OpenGL's system is more academic. That means if you are making less frame-intensive programs (non games), you can render a still life with all the newest techniques regardless of how old your video card is, it'll just take a while. In that way, OpenGL is probably a little better for learners.
You also mix in a lot of opinion. Like that no developer would use Direct3D by choice. That's just ridiculous. Many developers would prefer OpenGL, but by no means all. Like all kinds of other things in life, some people like one option and some like another.
Other things like:
>OpenGL 3d drivers can provide 2D AND 3D acceleration.
Yes, that's true from an academic point of view. Many 2D operations can be represented in 3D. Not quite all though. Some operations require access to the current contents of the framebuffer during rasterization that are not possible with 3D acceleration. These things are done in 3D by compositing portions of the image into offscreen buffers and then recompositing them back to the screen. This isn't as fast as the equivalent 2D operations. Other things require information about the pixel registration of the patch compared to the display so they can do things like ClearType does. Finally, I don't know (I could be wrong on this) that it is currently possible to do prepress-type color matching (like Apple's ColorSync) in any current 3D system.
>OpenGL 3d drivers can provide faster 2D acceleration then what the legacy 2D drivers can do. (due to the nature of the hardware GPU, not so much the drivers)
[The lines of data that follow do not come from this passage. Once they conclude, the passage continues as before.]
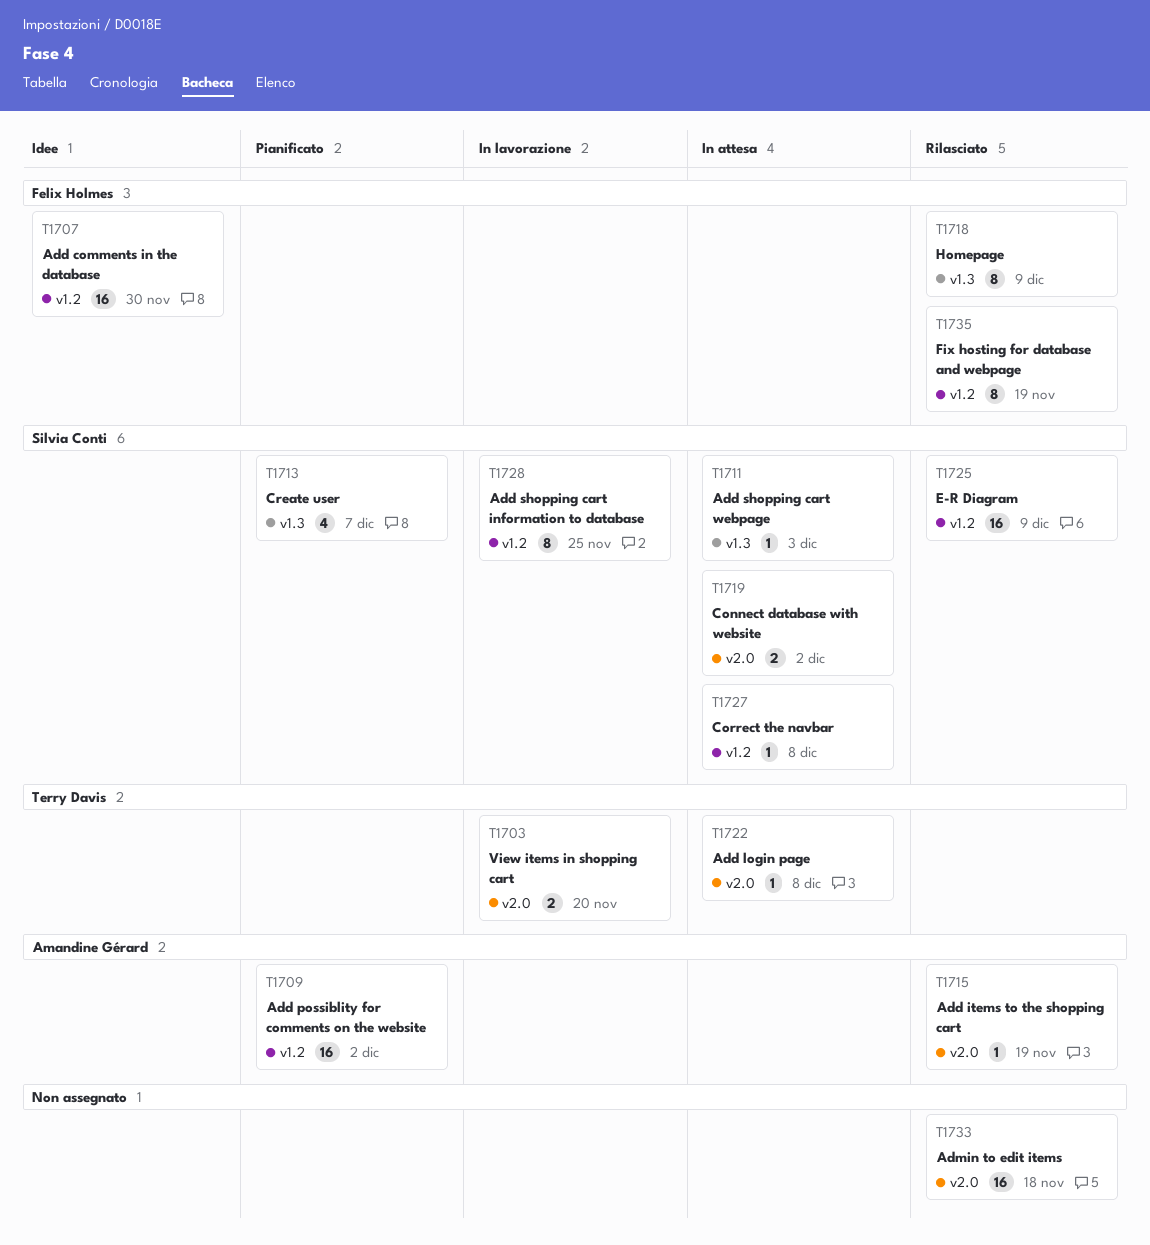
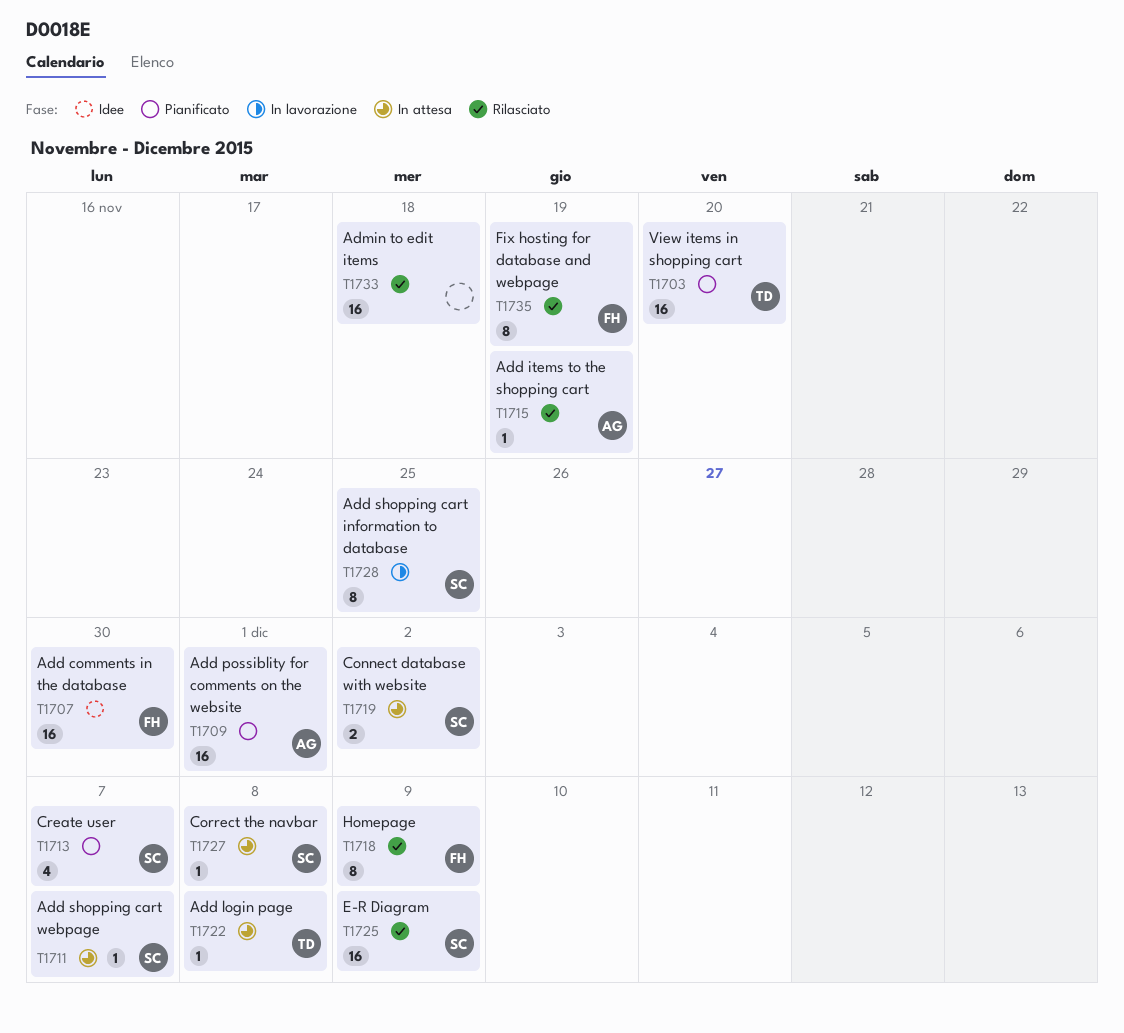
T1703, status: In lavorazione -> Pianificato
T1703, estimate: 2 -> 16
T1709, due: Dec 2 -> Dec 1
T1711, due: Dec 3 -> Dec 7

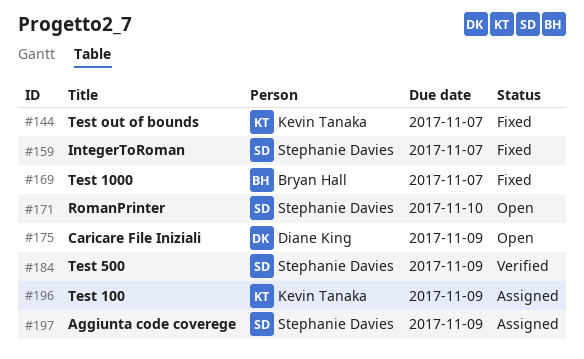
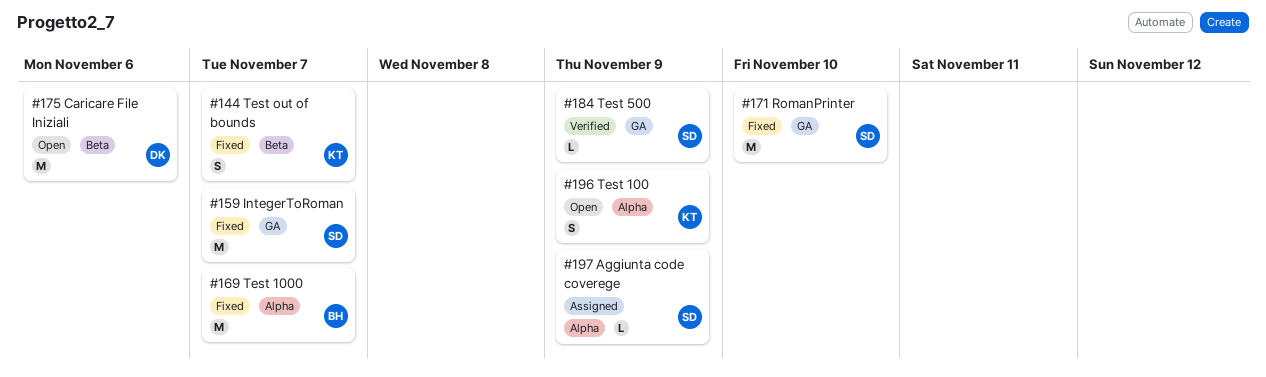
#171, status: Open -> Fixed
#175, due: Nov 9 -> Nov 6
#196, status: Assigned -> Open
That's patently untrue. If a 2D operation could be done in a faster way using the installed video hardware, the driver for the 2D card would use it. This includes by making use of 3D hardware.
>3D acceleration is a hard requirement for a modern desktop.
Not that I can tell. Anyone who only runs Excel may do no 3D at all, and any 3D they could do could even be done on the main processor instead of a GPU. Many Linux machines have no 3D acceleration at all and they seem to be considered modern desktops.
I don't see why OpenGL should take over the screen completely like DirectX does. Sure, make a standardized API to do it, but why add it to OpenGL?
CDMA is technically superior to GSM.
GSM uses a TDMA infrastructure which is greatly inferior to CDMA.
How inferior? The new GSM 3G standard uses CDMA. That's a pretty ringing endorsement by those who actually understand and design GSM. Perhaps you could take some clues from them?
Also, in HDTV, it's COFDM, not OFDM.
I'd also point out x86 took off in the US when it was up against Apple's 6502-based machines and 68000-based machines back in the early 80s. PPC didn't come around until 1993/4. To say the US chose x86 over PPC is really odd.
And furthermore, it's pretty difficult to argue HD-DVD is technically superior when BluRay and HD-DVD support the same DRM and content formats, and at the physical later, BluRay stores twice as much.